Nous serions donc perdus si nous tenions à nous y retrouver. Il ne s’agit pas de comprendre, mais de prendre, d'être pris. – comme lorsque nous regardons un tableau dit non figuratif, la difficulté venant ici de ce que la figuration est constante, au contraire.

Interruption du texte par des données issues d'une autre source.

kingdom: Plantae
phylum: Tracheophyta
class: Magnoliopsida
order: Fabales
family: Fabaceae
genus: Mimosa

Dans Les Corps conducteurs déjà, une “ réalité ” imprimée ou photographiée doublait l'autre : affiches, films, etc. Avec Leçon de choses, deux images de couleur accrochées au mur sont parmi les motifs les plus importants de la partition. Le “ roman ” tout entier est une parenthèse entre deux textes partiellement repris mots pour mots. Parfois (rarement) nous pouvons nous accrocher à quelque chose de solide, nous raccrocher à “ la réalité ”. Le calendrier est tombé du mur avec un paquet de plâtre : “ Les promeneuses aux ombrelles couleurs de fleurs qui folâtrent sur la pente ensoleillée du coteau sont à demi ensevelis sous les décombres. ”
Coteau qui en vaut un autre, qui est aussi présent, aussi “ vrai ” que celui qu'observent des soldats aux aguets dans la maison où l'ennemi va les encercler. Tout se vaut. Et rien ne vaut que le livre qui est en définitive la seule réalité concernée. Les espaces référentiels sont interchangeables, au point que si même il nous est possible de faire le tri entre ce qui est représenté au second degré (les chromos) et ce qui l'est au premier (L’action, dans la mesure relative où il y en a une), cela n'a aucune importance. Si essentielle que soit la description pour Claude Simon, le décrit est devenu l'écrit. “ J'aime les choses et j'éprouve du plaisir à les décrire ”, avoue l'auteur de Leçons de choses, qui s'étonne de voir Montherlant et Breton insolitement unis dans la même phobie de la description. S'ils sautent les douze ou quinze pages de l'apparition des jeunes filles en fleurs sur la digue de Balbec (“ peut-être les plus fortes de toute la littérature française ”, dit Claude Simon), que reste-t-il de Proust ? Mais sait-on jamais ce qu'on décrit ?
Lorsque Stendhal essaye de raconter, dans Henri Brulard, son passage du col du Grand-Saint-Bernard avec l'armée d'ltalie, il s'aperçoit qu’il se réfère moins à ses souvenirs qu'au souvenir d'une gravure préexistante. Claude Simon rappelle avec Jakobson que c'est à partir du roman dit “ réaliste ” du XIXe siècle que l'on a, par la suite, jugé de la valeur plus ou moins “ réaliste ”, d'une œuvre.
La seule réalité qui importe dans Leçon de choses est celle de ce livre lui-même, tel que nous l'avons dans les mains, sous nos yeux, et qu'il devient en nous, où si minutieusement concerté et rythmé qu'il ait été, il devient autre, Au kaléidoscope de “ la réalité ” s’ajoute celui de l'écriture, puis celui, infini, des lectures. 

Maurice Chavardès (Témoignage Chrétien, octobre 1975)

 La guerre, donc, avec ses bombes, accompagne des évocations de paix, des tableaux illustrant l'activité du plâtrier, du charpentier, des images exotiques, l'ensemble entrecoupé par le monologue d'un soldat mal embouché, par des répliques terre à terre. On a compris qu'il n'y a pas d'histoire dans Leçon de choses, mais une infinité de choses vues dont chacune peut figurer les goûts et les besoins les plus ordinaires. Leçon de choses au sens universel. Claude Simon décrit. La réalité naît de ses mots. Elle s'impose au-delà du réalisme, s'insinue en nous, finalement nous maîtrise.